Somut olaya bakıldığında; davalı işveren tarafından çalışmalarının bir bölümünün Kuruma bildirilerek, kayda geçtiği; ücret bordroları, hizmet belgesi, pasaport fotokopisi ve diğer belgelerden, Kuruma bildirilmeyen, iddia konusu devrede aralıksız çalışma olgusunun anlaşılmış olması karşısında, hak düşürücü sürenin varlığından söz edilemez. Yargıtay Hukuk Genel Kurulunun 26.02.2003 gün ve 2003/21-44-98; 23.06.2004 gün ve 2004/21-369-371 sayılı Kararlarında da bu hususlara değinilmiştir.
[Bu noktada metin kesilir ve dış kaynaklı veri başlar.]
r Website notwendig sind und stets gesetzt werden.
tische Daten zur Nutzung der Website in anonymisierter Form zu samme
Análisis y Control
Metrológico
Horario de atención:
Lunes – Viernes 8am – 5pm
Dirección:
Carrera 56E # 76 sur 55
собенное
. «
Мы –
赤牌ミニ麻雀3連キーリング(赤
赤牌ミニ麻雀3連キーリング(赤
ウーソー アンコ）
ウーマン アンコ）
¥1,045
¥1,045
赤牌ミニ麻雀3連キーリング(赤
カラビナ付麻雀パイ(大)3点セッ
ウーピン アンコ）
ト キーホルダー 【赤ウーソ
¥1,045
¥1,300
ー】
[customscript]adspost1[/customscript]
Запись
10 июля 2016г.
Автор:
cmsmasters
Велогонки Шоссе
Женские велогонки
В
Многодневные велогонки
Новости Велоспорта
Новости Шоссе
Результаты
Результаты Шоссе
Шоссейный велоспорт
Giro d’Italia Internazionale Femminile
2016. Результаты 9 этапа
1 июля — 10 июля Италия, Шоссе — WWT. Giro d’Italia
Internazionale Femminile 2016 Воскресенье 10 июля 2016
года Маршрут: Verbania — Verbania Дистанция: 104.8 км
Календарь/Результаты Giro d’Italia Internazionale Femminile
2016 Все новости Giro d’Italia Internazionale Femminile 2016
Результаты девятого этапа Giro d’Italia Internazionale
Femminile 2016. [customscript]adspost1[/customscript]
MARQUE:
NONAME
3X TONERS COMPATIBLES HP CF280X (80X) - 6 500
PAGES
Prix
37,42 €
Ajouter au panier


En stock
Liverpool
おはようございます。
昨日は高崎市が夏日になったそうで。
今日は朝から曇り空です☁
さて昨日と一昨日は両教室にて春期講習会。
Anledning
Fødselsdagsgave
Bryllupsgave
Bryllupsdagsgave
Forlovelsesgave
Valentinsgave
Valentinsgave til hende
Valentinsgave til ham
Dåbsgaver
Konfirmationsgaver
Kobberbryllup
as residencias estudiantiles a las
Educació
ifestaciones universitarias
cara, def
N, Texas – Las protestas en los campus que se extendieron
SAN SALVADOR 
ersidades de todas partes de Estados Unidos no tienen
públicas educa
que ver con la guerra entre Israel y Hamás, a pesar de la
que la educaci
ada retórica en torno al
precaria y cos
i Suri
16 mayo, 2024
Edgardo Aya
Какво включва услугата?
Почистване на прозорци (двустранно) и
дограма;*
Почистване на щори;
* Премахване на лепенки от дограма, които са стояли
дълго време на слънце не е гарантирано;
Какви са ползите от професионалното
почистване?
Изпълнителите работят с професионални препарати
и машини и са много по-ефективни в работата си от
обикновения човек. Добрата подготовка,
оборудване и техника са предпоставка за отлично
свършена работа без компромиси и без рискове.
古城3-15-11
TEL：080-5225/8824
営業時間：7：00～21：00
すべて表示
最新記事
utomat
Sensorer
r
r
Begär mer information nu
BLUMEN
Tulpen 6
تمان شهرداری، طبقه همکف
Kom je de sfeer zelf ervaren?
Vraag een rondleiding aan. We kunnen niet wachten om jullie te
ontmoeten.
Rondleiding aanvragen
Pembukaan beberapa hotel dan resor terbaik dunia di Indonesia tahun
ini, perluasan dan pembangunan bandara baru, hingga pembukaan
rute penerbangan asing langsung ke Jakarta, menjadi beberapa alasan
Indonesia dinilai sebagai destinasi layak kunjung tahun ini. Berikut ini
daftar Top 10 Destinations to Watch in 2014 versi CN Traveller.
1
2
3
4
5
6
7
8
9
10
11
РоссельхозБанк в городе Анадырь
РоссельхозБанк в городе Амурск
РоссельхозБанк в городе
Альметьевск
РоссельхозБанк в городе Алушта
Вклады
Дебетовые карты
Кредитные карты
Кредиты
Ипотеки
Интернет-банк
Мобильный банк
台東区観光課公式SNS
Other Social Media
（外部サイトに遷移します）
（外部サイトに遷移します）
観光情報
Yukarıda belirtilen maddi ve yasal olgular dikkate alındığında yerel mahkemenin direnme kararı isabetli bulunmaktadır.
Ne var ki, Özel Dairece işin esasına yönelik diğer temyiz itirazları incelenmemiş olup, dosyanın temyiz itirazlarının incelenmesi için Özel Dairesine gönderilmesi gerekir.
S O N U Ç : Yukarıda açıklanan nedenlerle direnme uygun bulunduğundan dosyanın işin esasına yönelik diğer temyiz itirazlarının incelenmesi için 21.HUKUK DAİRESİNE gönderilmesine, 27.02.2008 gününde oybirliği ile karar verildi.